SOURCE RECORDS -
===============

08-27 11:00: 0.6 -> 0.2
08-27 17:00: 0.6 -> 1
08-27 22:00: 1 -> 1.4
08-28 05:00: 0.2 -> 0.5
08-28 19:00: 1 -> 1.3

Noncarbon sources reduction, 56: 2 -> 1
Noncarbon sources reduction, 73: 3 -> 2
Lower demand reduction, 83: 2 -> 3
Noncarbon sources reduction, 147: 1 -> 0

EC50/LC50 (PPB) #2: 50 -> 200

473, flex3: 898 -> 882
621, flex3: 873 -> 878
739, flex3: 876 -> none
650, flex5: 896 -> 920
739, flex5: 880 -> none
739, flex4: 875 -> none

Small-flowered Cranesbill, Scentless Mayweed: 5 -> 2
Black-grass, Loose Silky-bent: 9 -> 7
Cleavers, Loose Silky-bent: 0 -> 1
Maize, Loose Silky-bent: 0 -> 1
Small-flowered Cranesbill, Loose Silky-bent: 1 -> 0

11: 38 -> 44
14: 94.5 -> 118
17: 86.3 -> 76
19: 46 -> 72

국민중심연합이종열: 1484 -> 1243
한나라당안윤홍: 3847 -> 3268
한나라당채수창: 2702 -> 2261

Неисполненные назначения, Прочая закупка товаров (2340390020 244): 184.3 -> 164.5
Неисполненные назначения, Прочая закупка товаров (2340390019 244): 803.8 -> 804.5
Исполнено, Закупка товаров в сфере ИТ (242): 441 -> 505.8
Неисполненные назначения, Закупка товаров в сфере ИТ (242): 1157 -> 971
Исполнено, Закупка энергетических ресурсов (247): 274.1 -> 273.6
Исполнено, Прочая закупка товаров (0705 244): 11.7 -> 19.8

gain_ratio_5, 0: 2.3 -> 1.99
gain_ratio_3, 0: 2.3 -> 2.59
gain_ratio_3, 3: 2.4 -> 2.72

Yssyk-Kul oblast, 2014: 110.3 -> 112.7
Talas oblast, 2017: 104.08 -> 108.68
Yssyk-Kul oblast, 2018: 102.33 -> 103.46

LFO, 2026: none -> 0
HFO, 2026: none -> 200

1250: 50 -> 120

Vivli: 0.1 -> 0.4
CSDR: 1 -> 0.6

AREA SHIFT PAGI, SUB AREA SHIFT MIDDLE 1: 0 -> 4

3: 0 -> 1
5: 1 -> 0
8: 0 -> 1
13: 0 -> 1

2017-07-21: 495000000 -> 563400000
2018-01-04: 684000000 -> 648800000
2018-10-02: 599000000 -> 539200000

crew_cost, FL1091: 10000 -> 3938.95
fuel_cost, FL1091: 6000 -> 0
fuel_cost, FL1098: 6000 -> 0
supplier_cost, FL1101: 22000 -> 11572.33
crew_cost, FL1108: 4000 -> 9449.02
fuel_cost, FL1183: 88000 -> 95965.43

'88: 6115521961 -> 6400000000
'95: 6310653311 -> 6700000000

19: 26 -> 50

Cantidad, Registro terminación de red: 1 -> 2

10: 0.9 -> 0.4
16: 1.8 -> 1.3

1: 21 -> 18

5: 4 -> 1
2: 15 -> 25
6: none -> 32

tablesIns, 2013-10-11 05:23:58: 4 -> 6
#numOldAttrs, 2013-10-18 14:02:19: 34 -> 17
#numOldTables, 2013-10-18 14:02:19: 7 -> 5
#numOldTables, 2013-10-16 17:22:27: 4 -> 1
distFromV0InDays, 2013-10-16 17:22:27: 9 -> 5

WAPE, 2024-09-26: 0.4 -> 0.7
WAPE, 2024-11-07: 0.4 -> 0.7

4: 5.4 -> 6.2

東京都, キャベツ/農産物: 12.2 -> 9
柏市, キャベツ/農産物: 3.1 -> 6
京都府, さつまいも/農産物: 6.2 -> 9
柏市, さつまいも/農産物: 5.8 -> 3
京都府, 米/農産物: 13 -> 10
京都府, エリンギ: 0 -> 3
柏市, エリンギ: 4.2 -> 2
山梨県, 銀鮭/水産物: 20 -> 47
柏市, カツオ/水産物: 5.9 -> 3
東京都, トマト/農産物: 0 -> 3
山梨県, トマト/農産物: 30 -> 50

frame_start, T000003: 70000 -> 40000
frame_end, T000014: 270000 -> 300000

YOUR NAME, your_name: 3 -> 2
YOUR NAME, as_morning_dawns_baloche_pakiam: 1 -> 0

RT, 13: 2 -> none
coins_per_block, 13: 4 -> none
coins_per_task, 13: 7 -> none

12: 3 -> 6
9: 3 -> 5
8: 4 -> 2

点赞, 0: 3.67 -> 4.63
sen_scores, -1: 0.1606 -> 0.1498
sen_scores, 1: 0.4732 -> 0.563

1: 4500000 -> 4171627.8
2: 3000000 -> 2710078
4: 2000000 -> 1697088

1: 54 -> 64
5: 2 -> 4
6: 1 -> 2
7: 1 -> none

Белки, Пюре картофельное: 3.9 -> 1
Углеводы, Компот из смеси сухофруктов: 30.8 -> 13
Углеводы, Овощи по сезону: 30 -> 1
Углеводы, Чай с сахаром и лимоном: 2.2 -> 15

===============

TASK TO COMPLETE - Could you output the lines above, exactly as written, from the one containing "#numOldTables, 2013-10-18 14:02:19: 7 -> 5" through the last, with both ends included and no others?

OUTPUT FOR THIS EXERCISE -
#numOldTables, 2013-10-18 14:02:19: 7 -> 5
#numOldTables, 2013-10-16 17:22:27: 4 -> 1
distFromV0InDays, 2013-10-16 17:22:27: 9 -> 5

WAPE, 2024-09-26: 0.4 -> 0.7
WAPE, 2024-11-07: 0.4 -> 0.7

4: 5.4 -> 6.2

東京都, キャベツ/農産物: 12.2 -> 9
柏市, キャベツ/農産物: 3.1 -> 6
京都府, さつまいも/農産物: 6.2 -> 9
柏市, さつまいも/農産物: 5.8 -> 3
京都府, 米/農産物: 13 -> 10
京都府, エリンギ: 0 -> 3
柏市, エリンギ: 4.2 -> 2
山梨県, 銀鮭/水産物: 20 -> 47
柏市, カツオ/水産物: 5.9 -> 3
東京都, トマト/農産物: 0 -> 3
山梨県, トマト/農産物: 30 -> 50

frame_start, T000003: 70000 -> 40000
frame_end, T000014: 270000 -> 300000

YOUR NAME, your_name: 3 -> 2
YOUR NAME, as_morning_dawns_baloche_pakiam: 1 -> 0

RT, 13: 2 -> none
coins_per_block, 13: 4 -> none
coins_per_task, 13: 7 -> none

12: 3 -> 6
9: 3 -> 5
8: 4 -> 2

点赞, 0: 3.67 -> 4.63
sen_scores, -1: 0.1606 -> 0.1498
sen_scores, 1: 0.4732 -> 0.563

1: 4500000 -> 4171627.8
2: 3000000 -> 2710078
4: 2000000 -> 1697088

1: 54 -> 64
5: 2 -> 4
6: 1 -> 2
7: 1 -> none

Белки, Пюре картофельное: 3.9 -> 1
Углеводы, Компот из смеси сухофруктов: 30.8 -> 13
Углеводы, Овощи по сезону: 30 -> 1
Углеводы, Чай с сахаром и лимоном: 2.2 -> 15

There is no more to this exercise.